# [Required action]
Check every line below for the word "wrist" and copy the ones that have it.

***** Data records *****

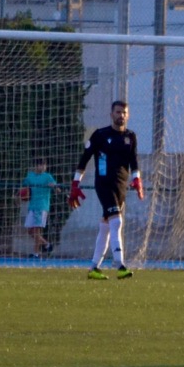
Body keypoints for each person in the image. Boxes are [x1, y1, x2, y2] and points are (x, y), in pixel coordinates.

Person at [73, 100, 141, 278]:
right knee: (116, 222)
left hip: (121, 186)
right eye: (118, 112)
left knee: (105, 226)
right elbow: (84, 160)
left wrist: (137, 180)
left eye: (124, 113)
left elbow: (134, 162)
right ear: (111, 114)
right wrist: (75, 184)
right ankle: (120, 265)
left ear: (128, 115)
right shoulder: (100, 135)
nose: (121, 116)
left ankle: (94, 268)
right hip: (104, 184)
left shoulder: (131, 137)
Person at [17, 157, 59, 256]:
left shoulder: (47, 177)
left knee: (36, 230)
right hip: (32, 206)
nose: (44, 167)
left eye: (45, 165)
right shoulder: (30, 176)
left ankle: (36, 253)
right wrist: (18, 194)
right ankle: (47, 244)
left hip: (42, 206)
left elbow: (57, 189)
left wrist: (54, 187)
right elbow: (23, 188)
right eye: (41, 165)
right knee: (30, 231)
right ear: (36, 166)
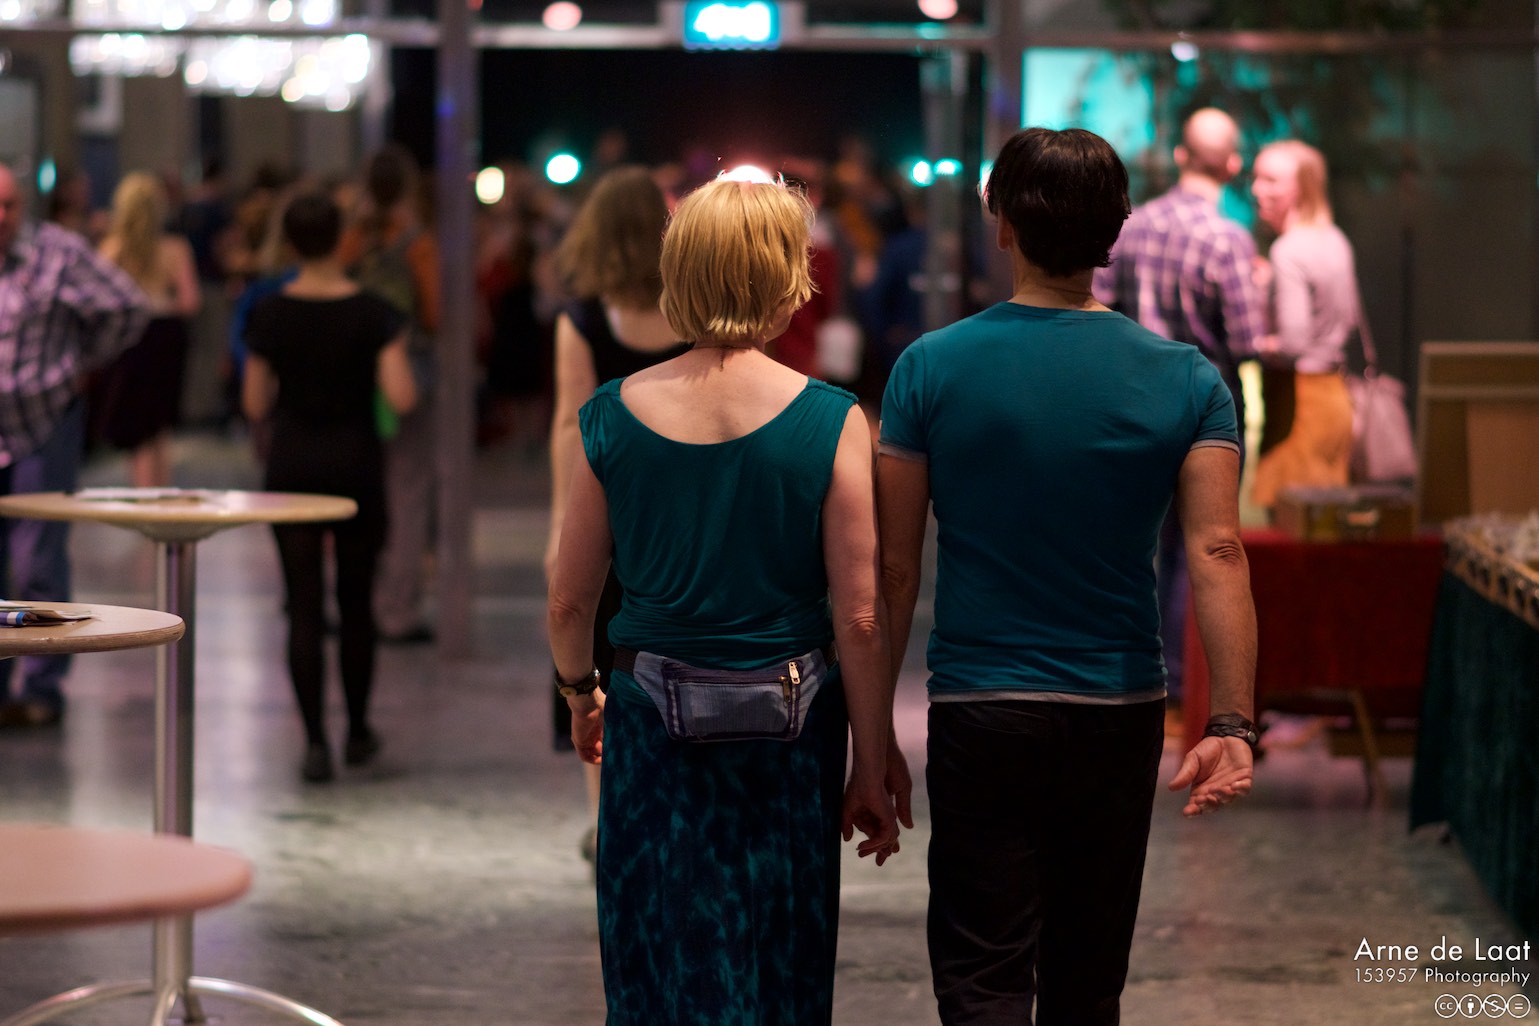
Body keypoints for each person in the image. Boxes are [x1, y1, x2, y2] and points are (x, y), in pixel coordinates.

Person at [878, 127, 1258, 1025]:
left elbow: (892, 570)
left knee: (981, 976)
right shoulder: (1187, 379)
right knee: (1087, 983)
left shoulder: (928, 368)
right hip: (1116, 711)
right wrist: (1231, 722)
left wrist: (869, 730)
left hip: (980, 709)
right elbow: (1216, 552)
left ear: (1001, 225)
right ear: (1112, 233)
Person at [546, 170, 902, 1025]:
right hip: (791, 736)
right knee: (778, 960)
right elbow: (859, 615)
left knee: (658, 957)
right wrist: (871, 759)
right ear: (786, 281)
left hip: (650, 724)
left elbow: (569, 601)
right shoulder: (832, 420)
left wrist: (579, 692)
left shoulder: (610, 416)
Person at [1092, 106, 1266, 715]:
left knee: (1131, 544)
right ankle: (1185, 687)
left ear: (1180, 157)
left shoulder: (1132, 229)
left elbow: (1099, 307)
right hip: (1202, 411)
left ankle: (1129, 672)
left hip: (1127, 403)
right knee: (1202, 549)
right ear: (1234, 165)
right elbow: (1248, 342)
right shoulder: (1228, 239)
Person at [241, 192, 417, 783]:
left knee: (303, 607)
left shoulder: (268, 312)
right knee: (356, 603)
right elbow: (402, 397)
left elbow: (255, 403)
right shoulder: (374, 313)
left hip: (292, 467)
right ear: (342, 237)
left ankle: (315, 743)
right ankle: (359, 731)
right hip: (355, 466)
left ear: (290, 242)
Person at [543, 165, 690, 858]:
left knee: (598, 662)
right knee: (672, 652)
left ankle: (605, 818)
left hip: (606, 507)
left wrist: (559, 525)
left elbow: (569, 425)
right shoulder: (692, 313)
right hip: (677, 509)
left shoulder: (581, 319)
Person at [0, 162, 149, 728]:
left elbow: (128, 306)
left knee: (36, 561)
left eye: (9, 205)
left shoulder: (57, 253)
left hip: (44, 425)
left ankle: (42, 688)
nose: (1, 217)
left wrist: (84, 363)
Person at [341, 145, 441, 646]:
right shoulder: (417, 243)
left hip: (354, 374)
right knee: (408, 492)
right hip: (406, 374)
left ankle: (349, 603)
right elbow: (435, 313)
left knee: (354, 493)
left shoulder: (352, 239)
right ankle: (398, 610)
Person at [1248, 139, 1359, 512]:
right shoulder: (1335, 239)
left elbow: (1293, 343)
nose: (1257, 189)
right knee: (1325, 527)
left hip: (1299, 404)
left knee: (1292, 530)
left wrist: (1254, 342)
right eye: (1256, 178)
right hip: (1334, 396)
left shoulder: (1288, 250)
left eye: (1271, 180)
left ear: (1302, 188)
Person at [94, 171, 202, 487]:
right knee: (159, 427)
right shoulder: (175, 248)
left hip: (131, 338)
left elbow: (99, 301)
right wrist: (159, 301)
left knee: (137, 426)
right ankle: (160, 496)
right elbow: (190, 301)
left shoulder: (112, 249)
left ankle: (144, 497)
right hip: (165, 335)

*****

# [Exercise answer]
left wrist: (137, 180)
right wrist: (75, 184)
right wrist: (18, 194)
left wrist: (54, 187)
right wrist: (1231, 722)
left wrist: (869, 730)
right wrist: (871, 759)
left wrist: (579, 692)
left wrist: (559, 525)
left wrist: (84, 363)
left wrist: (1254, 342)
right wrist: (159, 301)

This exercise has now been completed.